I've taken several undergraduate courses in evolutionary biology and done a 4th year research course. I really struggle to understand what is being said.

I often try to take what others say prima facie and interpret it my own way, that is in a scientific and materialist way.

Perhaps one interpretation could be the sum total information available to our sensory organs needs to be filtered through heuristics to determine what is useful in order to contend with immediate needs so as to survive and reproduce. Any deviation from the 'analog' world or of whatever external material world there is and our own reductionist understanding hides the truth from us. Therefore the claim is the ownership of an epistemic advantage or insight unavailable to most others. This treads on relativism and solipsism, since if this is true, it does not do very much to help the rest of us.

I don't know, I tried to engage respectfully but I'm still drawing blanks.

[โ€“] [email protected] 2 points 1 year ago

I think the academic in question is making a very simple claim while using obscuring language and methodologies.
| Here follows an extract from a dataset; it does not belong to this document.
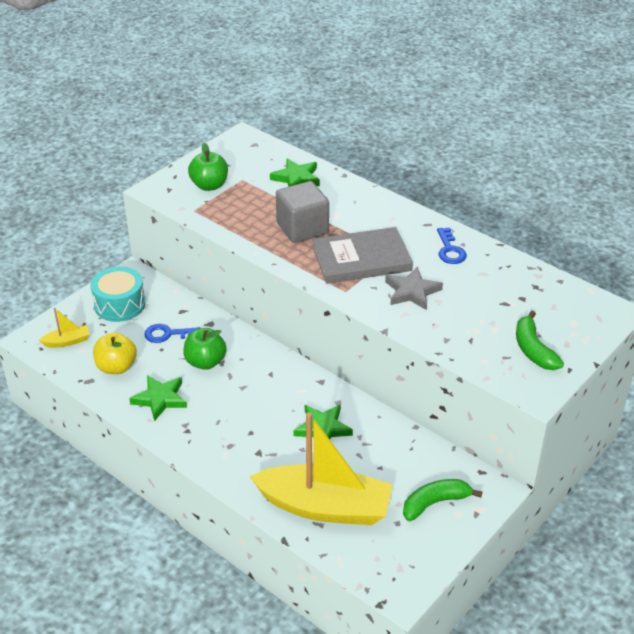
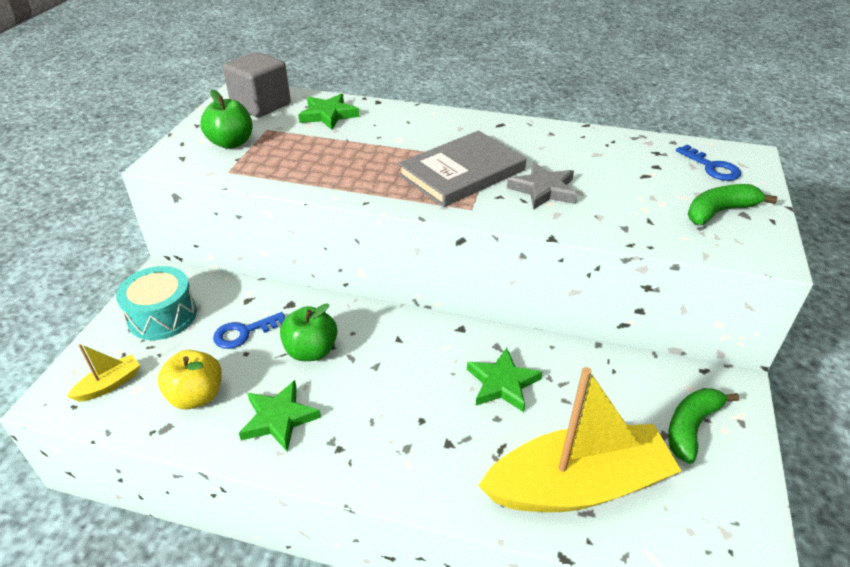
camera: 25 degrees left, 0 degrees up
(302, 228) = (371, 159): grey cube -> grey cube (261, 105)
(450, 250) = (544, 141): blue key -> blue key (712, 167)
(533, 350) = (719, 212): green banana -> green banana turned 105 degrees clockwise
It's literally just that perception can do a good, and even better job of increasing fitness by latching on to not-exactly-true things, and in fact does not necessarily ever need to actually identify true things. Just true-ish things such that there can be useful response to the environment.

Kind of like how we see faces where they don't exist. Our brains have evolved to recognize certain patterns as faces, which is surely very useful for fitness in various contexts (recognizing another human). But the perception is buggy, it's fuzzy, it makes a pretty good number of false positives. Did we evolve to see the "truth" of existing faces, or just an approximation?

Anyways the topic is cool but I'm convinced OP doesn't understand it.